Fully automated measurement of paediatric cerebral palsy pelvic radiographs with BoneFinder : external validation using a national surveillance database.
Hughes K., Luzar J., Lang J., Perry DC., Gaston MS.
AIMS: BoneFinder is a machine-learning tool that can automatically calculate Reimers migration percentage (RMP) and head-shaft angle (HSA) from paediatric cerebral palsy (CP) pelvic radiographs. This study's primary aim was to compare BoneFinder's fully automated measurements to manual measurements made by clinicians and HipScreen-assisted measurements made by clinicians. METHODS: Using the radiological database within Cerebral Palsy Integrated Care Pathway Scotland (CPIPS), BoneFinder's automatic RMP and HSA measurements were compared across the same set of radiographs to: routine manual measurements performed by clinical experts from the CPIPS database; additional manual measurements performed by two clinicians; and measurements performed by the same two clinicians using the smartphone application HipScreen.

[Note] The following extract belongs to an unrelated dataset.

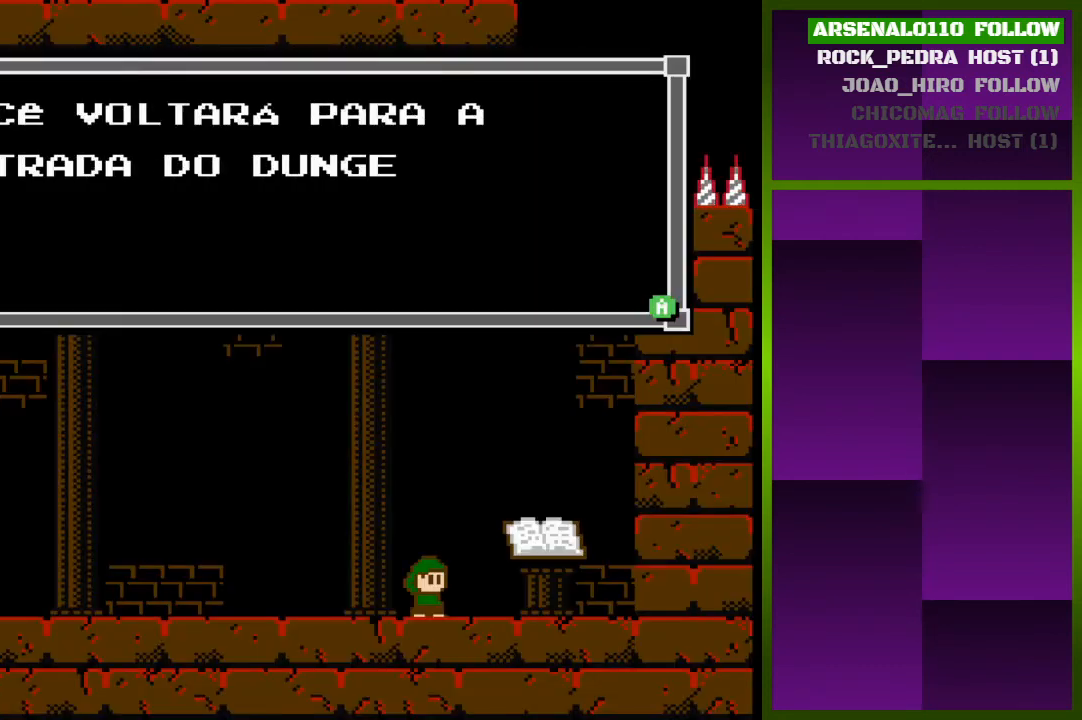
{"buttons": ["CROSS"], "events": [[300, "DPAD_UP", "down"], [400, "DPAD_UP", "up"], [467, "CROSS", "down"]]}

RESULTS: A total of 509 anteroposterior pelvic radiographs (1,018 hips; mean age 7.4 years (1 to 17)) were selected at random from the CPIPS database. Gross Motor Function Classification System levels were I (n = 69), II (n = 37), III (n = 97), IV (n = 120), and V (n = 186). The mean absolute difference (MAD) in RMP between BoneFinder and CPIPS measurements, manual measurements, and HipScreen was 7.6% (SD 10.0%), 5.5% (SD 9.1%), and 5.8% (SD 9.2%), respectively. Interobserver reliability of RMP measurement across all methods was excellent (intraclass correlation coefficient (ICC) 0.89 (95% CI 0.87 to 0.91); p < 0.001). Good ICC was found between BoneFinder and CPIPS measurements (ICC 0.80 (95% CI 0.65 to 0.87); p < 0.001). The area under the receiver operating characteristic curve for BoneFinder's ability to detect a hip with a RMP ≥ 30%/40%/50% was 0.95/0.97/0.98, respectively. ICC of HSA measurement across all raters was moderate (ICC 0.72 (95% CI 0.67 to 0.76); p < 0.001). Image artefact was present in 138 of 1,018 hips (14%). In these images, MAD increased and ICC decreased for both RMP and HSA measurement between BoneFinder and CPIPS, indicating a decline in agreement. CONCLUSION: Fully automated RMP and HSA measurements using BoneFinder were highly reliable with clinically acceptable measurement error. Further refinement of BoneFinder is required for analysis of radiographs with artefact.